WHAT TO DO =>
Read through the material below and copy each line in which the word "Figure" occurs.

DATA IN THIS EXERCISE =>
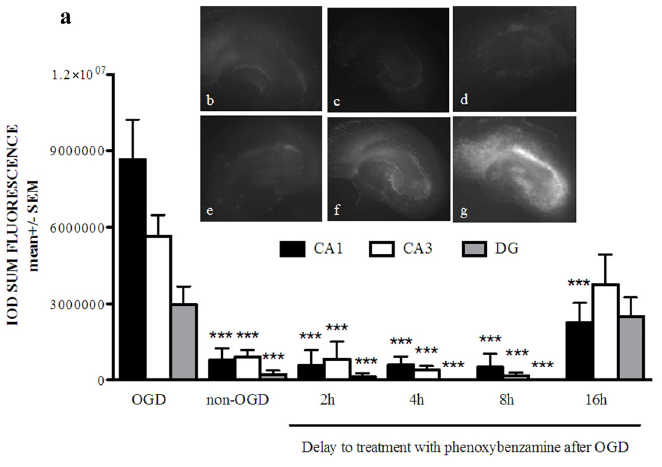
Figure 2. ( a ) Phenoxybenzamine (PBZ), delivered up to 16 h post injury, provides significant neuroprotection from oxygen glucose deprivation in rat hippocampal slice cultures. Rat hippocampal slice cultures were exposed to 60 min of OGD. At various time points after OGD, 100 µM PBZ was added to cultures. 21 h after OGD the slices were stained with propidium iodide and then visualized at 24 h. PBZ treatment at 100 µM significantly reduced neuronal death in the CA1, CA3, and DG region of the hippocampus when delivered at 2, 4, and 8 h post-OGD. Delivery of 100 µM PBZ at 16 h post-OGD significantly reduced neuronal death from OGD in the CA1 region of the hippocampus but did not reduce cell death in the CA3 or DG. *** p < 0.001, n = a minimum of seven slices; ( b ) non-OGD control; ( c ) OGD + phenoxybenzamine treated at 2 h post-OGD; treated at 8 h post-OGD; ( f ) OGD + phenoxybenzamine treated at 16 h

--

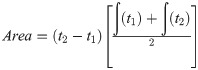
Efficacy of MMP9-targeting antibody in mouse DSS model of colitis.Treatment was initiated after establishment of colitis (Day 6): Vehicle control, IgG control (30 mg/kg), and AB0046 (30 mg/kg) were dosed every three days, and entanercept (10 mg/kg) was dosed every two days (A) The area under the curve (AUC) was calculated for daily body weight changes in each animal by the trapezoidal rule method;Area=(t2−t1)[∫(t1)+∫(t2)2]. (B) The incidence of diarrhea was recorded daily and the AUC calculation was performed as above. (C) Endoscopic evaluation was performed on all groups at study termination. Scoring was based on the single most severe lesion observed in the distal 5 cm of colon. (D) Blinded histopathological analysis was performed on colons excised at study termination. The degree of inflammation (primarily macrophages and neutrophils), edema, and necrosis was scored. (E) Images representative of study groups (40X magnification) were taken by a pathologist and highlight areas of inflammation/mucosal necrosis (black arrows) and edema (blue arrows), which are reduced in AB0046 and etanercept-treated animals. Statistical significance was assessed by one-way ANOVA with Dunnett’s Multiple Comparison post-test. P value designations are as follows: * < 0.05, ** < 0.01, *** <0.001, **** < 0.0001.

==

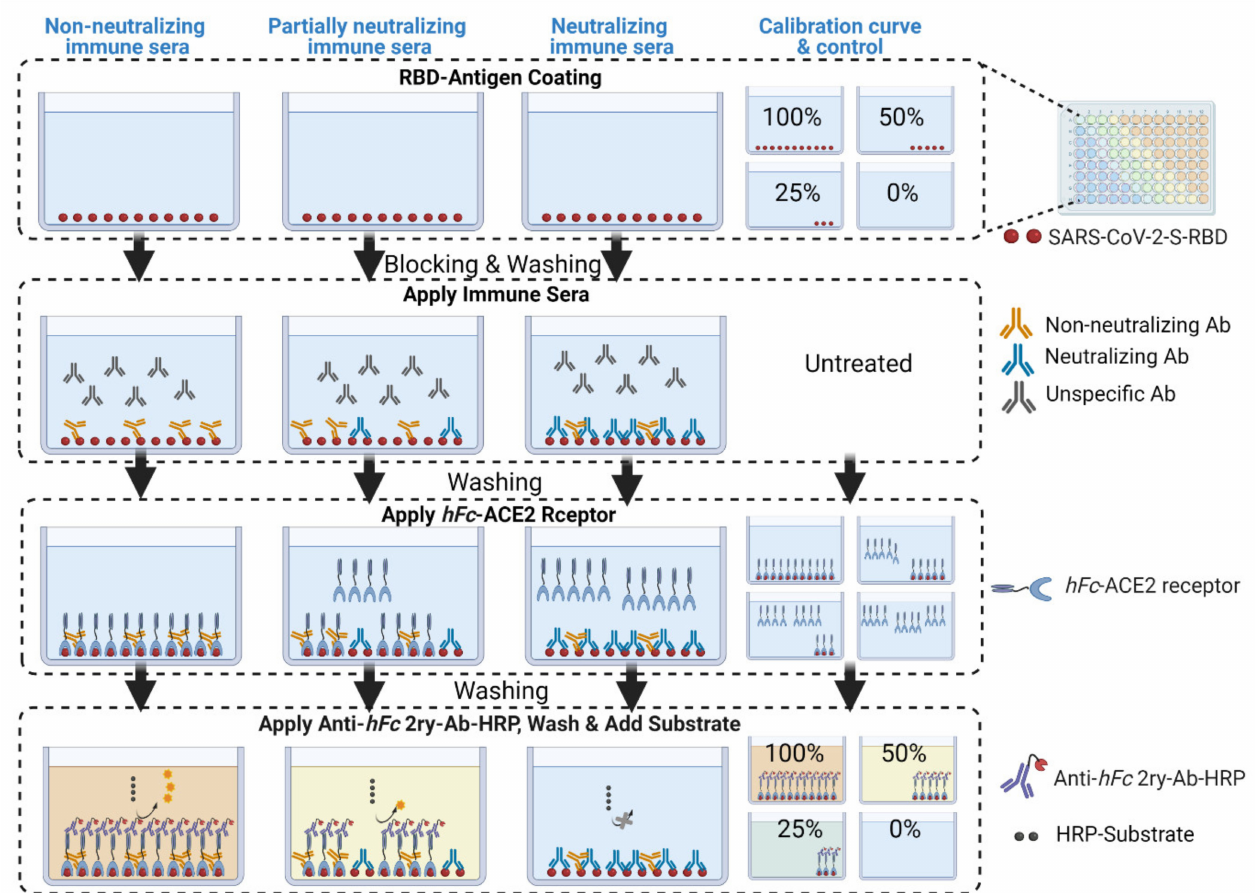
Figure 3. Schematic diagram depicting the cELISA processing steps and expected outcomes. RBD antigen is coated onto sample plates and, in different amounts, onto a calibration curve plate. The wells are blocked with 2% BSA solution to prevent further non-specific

RESPONSE =>
Figure 2. ( a ) Phenoxybenzamine (PBZ), delivered up to 16 h post injury, provides significant neuroprotection from oxygen glucose deprivation in rat hippocampal slice cultures. Rat hippocampal slice cultures were exposed to 60 min of OGD. At various time points after OGD, 100 µM PBZ was added to cultures. 21 h after OGD the slices were stained with propidium iodide and then visualized at 24 h. PBZ treatment at 100 µM significantly reduced neuronal death in the CA1, CA3, and DG region of the hippocampus when delivered at 2, 4, and 8 h post-OGD. Delivery of 100 µM PBZ at 16 h post-OGD significantly reduced neuronal death from OGD in the CA1 region of the hippocampus but did not reduce cell death in the CA3 or DG. *** p < 0.001, n = a minimum of seven slices; ( b ) non-OGD control; ( c ) OGD + phenoxybenzamine treated at 2 h post-OGD; treated at 8 h post-OGD; ( f ) OGD + phenoxybenzamine treated at 16 h
Figure 3. Schematic diagram depicting the cELISA processing steps and expected outcomes. RBD antigen is coated onto sample plates and, in different amounts, onto a calibration curve plate. The wells are blocked with 2% BSA solution to prevent further non-specific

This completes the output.